Seeing her confidence, Liu Mingyi made room in his medicine box for a porcelain bottle. “We’ll keep some on hand and see how well it works when treating wounds.”
Wei Lan sealed the bottle, her heart racing with excitement. She was already envisioning opening a clinic, setting up a pharmacy, and drafting plans to promote alcohol-based disinfection.
Lost in her dreams, she clutched the bottle and grinned—until Liu Mingyi’s next words doused her enthusiasm like a bucket of cold water.
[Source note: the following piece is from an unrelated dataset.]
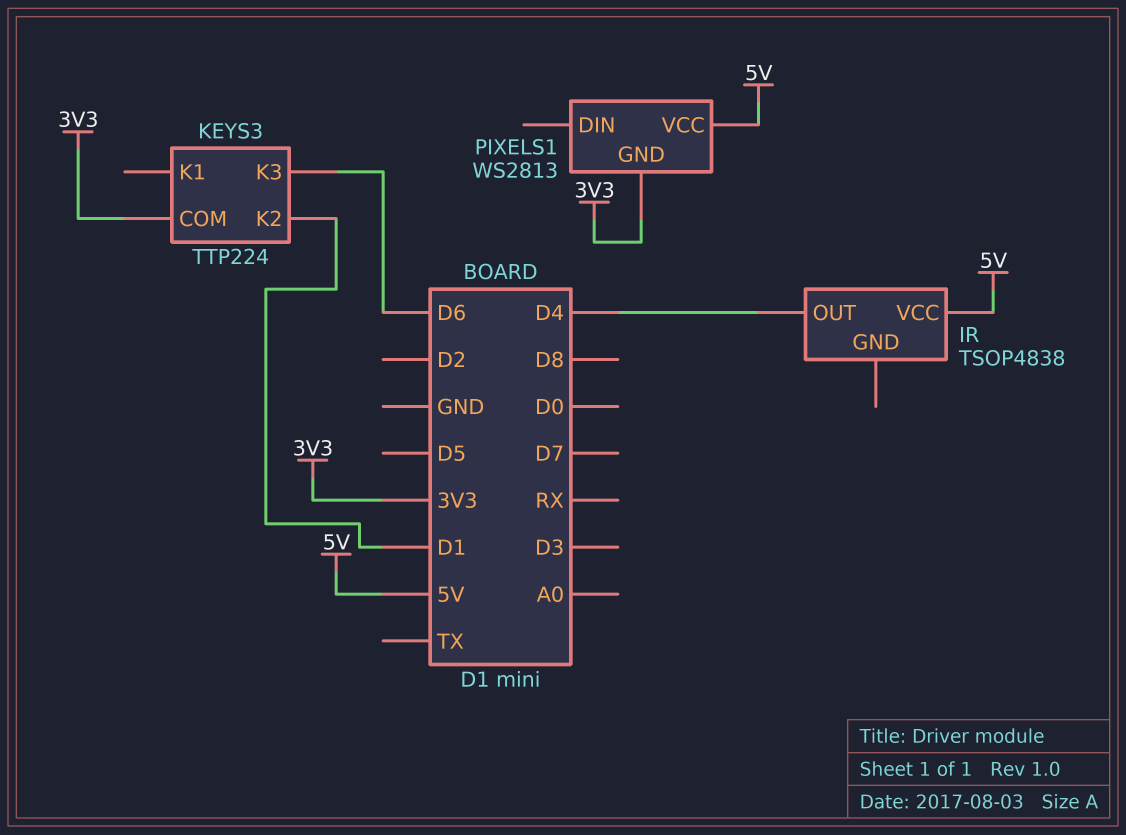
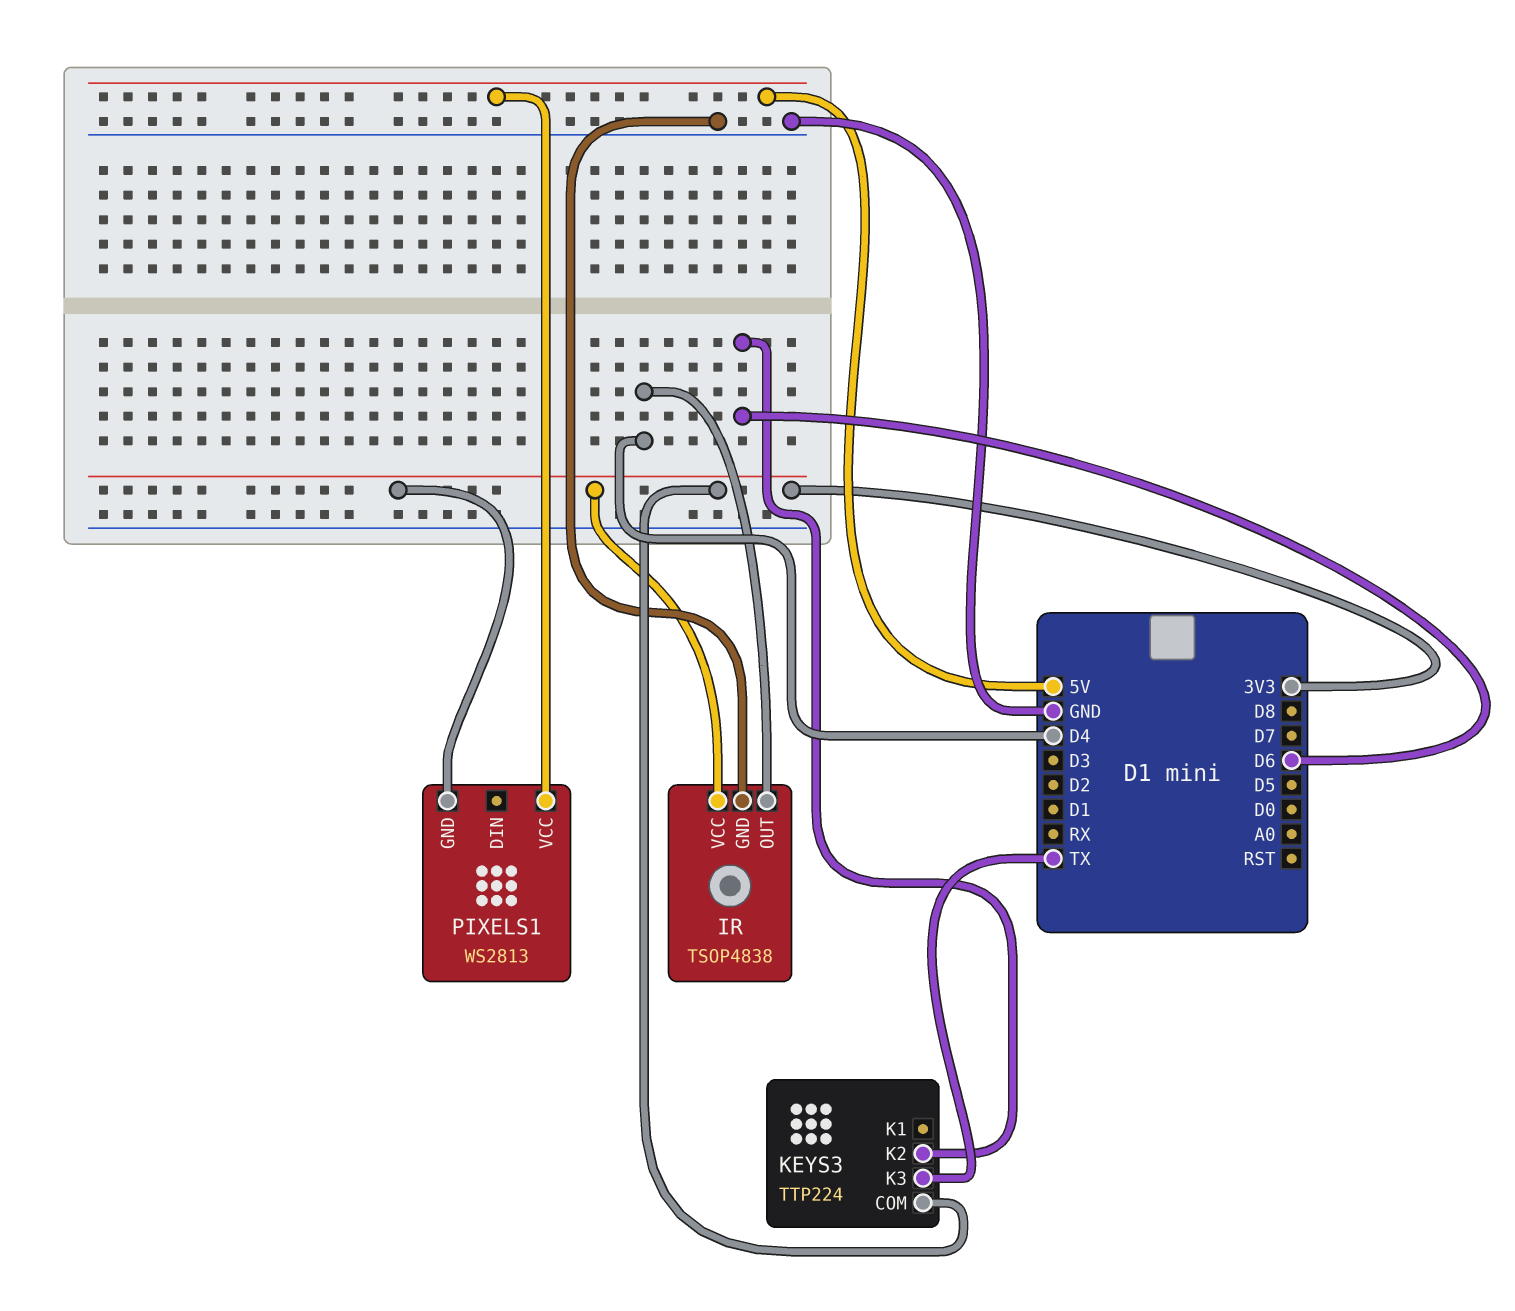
IR pin GND: none -> GND
IR pin VCC: 5V -> 3V3
KEYS3 pin K2: D1 -> D6
KEYS3 pin K3: D6 -> TX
“Do you know how much grain this bottle of jiulu costs?” he asked. “Making this three-ounce bottle used up three pounds of yellow wine. Since five pounds of grain produce one pound of wine, this took fifteen pounds of grain. That’s enough to feed a family of five for three days.”
Wei Lan’s hands trembled. She held half an acre’s worth of harvest in her palm. “Ordinary doctors can’t afford this, can they?”
Liu Mingyi shook his head. “Let’s divide the alcohol: 50% for tools, 70% for serious wounds, 30% for minor injuries.”
It was a practical compromise, but Wei Lan felt disheartened.
She had believed making medical alcohol would solve the disinfection problem. But the real challenge wasn’t alcohol—it was food.
In an era without high-yield crops or industrial distillation, alcohol-based disinfection was destined to be a luxury only the wealthy could afford.